Although it is a crime now to sell space based on carpet area and no developer can legally quote per sq ft rate based on carpet area, and then deliver the flat based on super built-up, such a practice has not stopped completely. Not at least if you go by the experiences of some of the recent home buyers in Kolkata. “The builders first add 20-25 per cent on the carpet area to get to built-up area and then another 20-25 per cent over the built-up to arrive at the so-called super built-up area. If I am paying for a 1,900 sq. ft apartment, I am actually getting not more than 1,100 sq ft,” said Tushar K Chatterjee, a senior vice-president working with a leading Kolkata-headquartered company, who has recently bought an apartment after lot of shopping. “There is no technical definition of super built-up area. What to do, if someone wants to take undue advantage of that?" asks Amit Ukil of leading architect firm, Amit Ukil & Associates. Well, such cases occur when you buy apartments from unorganised sector or local developers. Whether such incidences can only be expected in a largely disorganised suburban market can well be debated. Santhosh Kumar, CEO — operations, Jones Lang LaSalle India, on his parts, felt, “Most developers operating in city centres are well-established and experienced players with reputations to protect. The incidence of gross defaulting on promises there is less than 10 per cent. It can, however, be as high as 15-20 per cent in emerging suburban areas because there is a fairly large incidence of small developers. Many developers who respond to sudden property booms in suburban areas are simply traders who are putting up the only project they ever will in their entire lifetimes. They have no experience or technical knowledge and often do not have banks backing them. Most emerging suburbs are also defined by unclear land titles.”
Sumit Ghosh, vice-president BOP (Better Option Propmart), a leading property consultant, subscribed to the same view. “Most locally grown developers which are not in the top bracket have various other business interests which are concurrently running along with their real estate projects. These companies commonly divert funds collected from customers as booking amount to their other businesses or projects. Also, in lot many cases the customer pays up even before a piece of land is allocated to the developer. Apart from the unholy nexus between developers and land authorities, customers are also responsible as their ignorance about processes, procedures and land laws is fully exploited by unscrupulous developers,” said Ghosh.
What is the recourse then, that the hapless homebuyers can take? True, there is an urgent need for a regulatory body that will monitor these things. There is also the need for a precise development manuals which have to be adhered to by the developers and they should be made to sign an agreement with the government before any land allocation and clearances are issued.

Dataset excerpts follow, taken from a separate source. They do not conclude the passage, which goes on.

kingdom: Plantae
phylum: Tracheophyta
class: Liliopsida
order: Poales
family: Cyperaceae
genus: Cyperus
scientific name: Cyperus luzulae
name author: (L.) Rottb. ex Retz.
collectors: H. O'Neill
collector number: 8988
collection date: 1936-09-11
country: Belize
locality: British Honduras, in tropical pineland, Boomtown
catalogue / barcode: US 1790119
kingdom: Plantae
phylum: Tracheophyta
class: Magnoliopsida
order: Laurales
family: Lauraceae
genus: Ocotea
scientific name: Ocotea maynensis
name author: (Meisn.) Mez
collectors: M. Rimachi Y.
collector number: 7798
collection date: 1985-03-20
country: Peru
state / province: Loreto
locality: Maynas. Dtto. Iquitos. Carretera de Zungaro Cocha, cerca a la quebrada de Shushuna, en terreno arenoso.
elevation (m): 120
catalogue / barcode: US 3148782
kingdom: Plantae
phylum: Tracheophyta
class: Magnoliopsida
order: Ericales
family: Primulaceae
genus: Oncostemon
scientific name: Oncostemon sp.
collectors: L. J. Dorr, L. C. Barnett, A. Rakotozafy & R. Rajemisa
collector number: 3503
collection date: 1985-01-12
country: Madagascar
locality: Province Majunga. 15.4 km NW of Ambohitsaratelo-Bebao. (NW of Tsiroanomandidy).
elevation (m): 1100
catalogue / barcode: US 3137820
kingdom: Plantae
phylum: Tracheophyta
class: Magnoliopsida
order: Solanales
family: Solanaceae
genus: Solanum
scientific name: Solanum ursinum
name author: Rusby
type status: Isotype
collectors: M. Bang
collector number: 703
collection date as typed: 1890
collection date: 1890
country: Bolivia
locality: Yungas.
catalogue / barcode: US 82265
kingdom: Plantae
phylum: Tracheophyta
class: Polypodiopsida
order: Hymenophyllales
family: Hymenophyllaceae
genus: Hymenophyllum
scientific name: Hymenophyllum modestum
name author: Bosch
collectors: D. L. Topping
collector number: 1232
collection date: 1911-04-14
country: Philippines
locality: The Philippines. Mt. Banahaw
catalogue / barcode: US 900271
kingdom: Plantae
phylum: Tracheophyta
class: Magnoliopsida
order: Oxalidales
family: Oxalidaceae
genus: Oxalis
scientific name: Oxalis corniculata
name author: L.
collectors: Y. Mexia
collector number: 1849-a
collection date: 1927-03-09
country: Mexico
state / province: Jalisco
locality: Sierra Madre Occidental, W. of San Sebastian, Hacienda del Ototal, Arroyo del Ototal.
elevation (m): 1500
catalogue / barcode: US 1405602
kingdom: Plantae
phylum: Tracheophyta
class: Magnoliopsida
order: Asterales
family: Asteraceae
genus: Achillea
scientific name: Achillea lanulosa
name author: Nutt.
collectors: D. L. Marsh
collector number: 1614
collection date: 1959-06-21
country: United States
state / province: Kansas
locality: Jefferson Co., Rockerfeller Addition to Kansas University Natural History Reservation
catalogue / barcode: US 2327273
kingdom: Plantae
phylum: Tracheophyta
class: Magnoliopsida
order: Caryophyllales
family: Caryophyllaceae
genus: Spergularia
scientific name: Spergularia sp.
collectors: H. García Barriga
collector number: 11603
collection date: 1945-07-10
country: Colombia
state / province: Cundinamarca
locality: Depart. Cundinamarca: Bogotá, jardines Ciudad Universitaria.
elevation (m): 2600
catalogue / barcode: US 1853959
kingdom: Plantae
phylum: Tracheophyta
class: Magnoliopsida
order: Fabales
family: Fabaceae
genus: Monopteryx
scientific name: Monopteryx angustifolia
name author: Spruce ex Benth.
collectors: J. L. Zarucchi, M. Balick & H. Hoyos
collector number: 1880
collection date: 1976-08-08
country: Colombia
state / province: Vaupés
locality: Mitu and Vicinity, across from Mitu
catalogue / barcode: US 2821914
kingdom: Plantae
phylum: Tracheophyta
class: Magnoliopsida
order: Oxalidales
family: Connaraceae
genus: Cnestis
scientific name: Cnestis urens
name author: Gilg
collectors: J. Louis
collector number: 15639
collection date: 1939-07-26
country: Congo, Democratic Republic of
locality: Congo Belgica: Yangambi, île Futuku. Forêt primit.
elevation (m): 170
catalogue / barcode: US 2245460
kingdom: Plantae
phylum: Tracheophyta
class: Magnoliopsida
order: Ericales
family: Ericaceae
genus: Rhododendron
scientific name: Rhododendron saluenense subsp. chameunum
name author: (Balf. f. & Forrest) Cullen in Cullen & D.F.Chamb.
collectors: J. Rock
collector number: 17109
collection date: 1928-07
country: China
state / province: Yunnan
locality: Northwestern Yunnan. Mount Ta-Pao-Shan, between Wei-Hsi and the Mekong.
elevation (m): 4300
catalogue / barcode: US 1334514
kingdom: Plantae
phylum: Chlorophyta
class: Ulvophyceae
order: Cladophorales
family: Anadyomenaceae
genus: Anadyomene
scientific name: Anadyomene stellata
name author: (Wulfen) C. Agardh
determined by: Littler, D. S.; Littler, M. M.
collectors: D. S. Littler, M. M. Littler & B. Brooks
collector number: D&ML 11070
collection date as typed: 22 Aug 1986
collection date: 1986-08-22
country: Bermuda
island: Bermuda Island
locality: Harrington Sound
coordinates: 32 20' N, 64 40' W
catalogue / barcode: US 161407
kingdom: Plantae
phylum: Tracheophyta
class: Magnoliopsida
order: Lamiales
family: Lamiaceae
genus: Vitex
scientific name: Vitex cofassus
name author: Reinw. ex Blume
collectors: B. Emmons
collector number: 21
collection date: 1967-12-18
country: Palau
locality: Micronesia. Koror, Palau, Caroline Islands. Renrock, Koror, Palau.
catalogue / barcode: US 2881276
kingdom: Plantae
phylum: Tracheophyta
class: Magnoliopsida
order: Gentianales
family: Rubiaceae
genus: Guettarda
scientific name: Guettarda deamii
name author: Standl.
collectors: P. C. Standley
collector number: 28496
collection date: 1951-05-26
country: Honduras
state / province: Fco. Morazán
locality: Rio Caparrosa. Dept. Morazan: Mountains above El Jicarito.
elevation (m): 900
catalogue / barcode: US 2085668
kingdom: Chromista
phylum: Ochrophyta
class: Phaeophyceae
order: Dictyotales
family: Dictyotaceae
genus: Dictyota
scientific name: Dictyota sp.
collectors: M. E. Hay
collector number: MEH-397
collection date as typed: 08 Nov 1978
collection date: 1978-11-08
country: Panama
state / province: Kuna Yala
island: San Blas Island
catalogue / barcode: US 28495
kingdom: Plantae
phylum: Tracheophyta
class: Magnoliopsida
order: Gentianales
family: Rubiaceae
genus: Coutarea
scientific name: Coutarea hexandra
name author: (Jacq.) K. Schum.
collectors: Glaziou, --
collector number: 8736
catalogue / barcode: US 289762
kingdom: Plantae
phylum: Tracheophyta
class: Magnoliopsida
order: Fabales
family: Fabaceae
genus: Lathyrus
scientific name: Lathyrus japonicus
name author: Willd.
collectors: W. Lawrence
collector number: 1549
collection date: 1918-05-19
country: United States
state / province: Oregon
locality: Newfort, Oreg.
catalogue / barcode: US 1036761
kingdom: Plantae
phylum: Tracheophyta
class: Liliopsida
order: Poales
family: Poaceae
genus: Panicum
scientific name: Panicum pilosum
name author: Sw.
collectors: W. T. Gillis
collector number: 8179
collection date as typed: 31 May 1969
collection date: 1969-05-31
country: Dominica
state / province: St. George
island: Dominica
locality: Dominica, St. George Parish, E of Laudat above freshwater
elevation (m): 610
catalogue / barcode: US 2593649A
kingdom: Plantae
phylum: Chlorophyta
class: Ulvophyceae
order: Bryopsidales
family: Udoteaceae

“The customers can always go to a consumer court. Also, we see a very important role of the big consultants in creating adequate pressure on the developer to deliver what is promised. Furthermore, as and when a regulatory body is put in place by the government, it should be empowered adequately to penalise any violation of the developers manual even to the extent of cancelling licence. Nowadays, the educated class is actively creating customers lobbying groups via online platforms so as to empower themselves to pressure defaulting developers.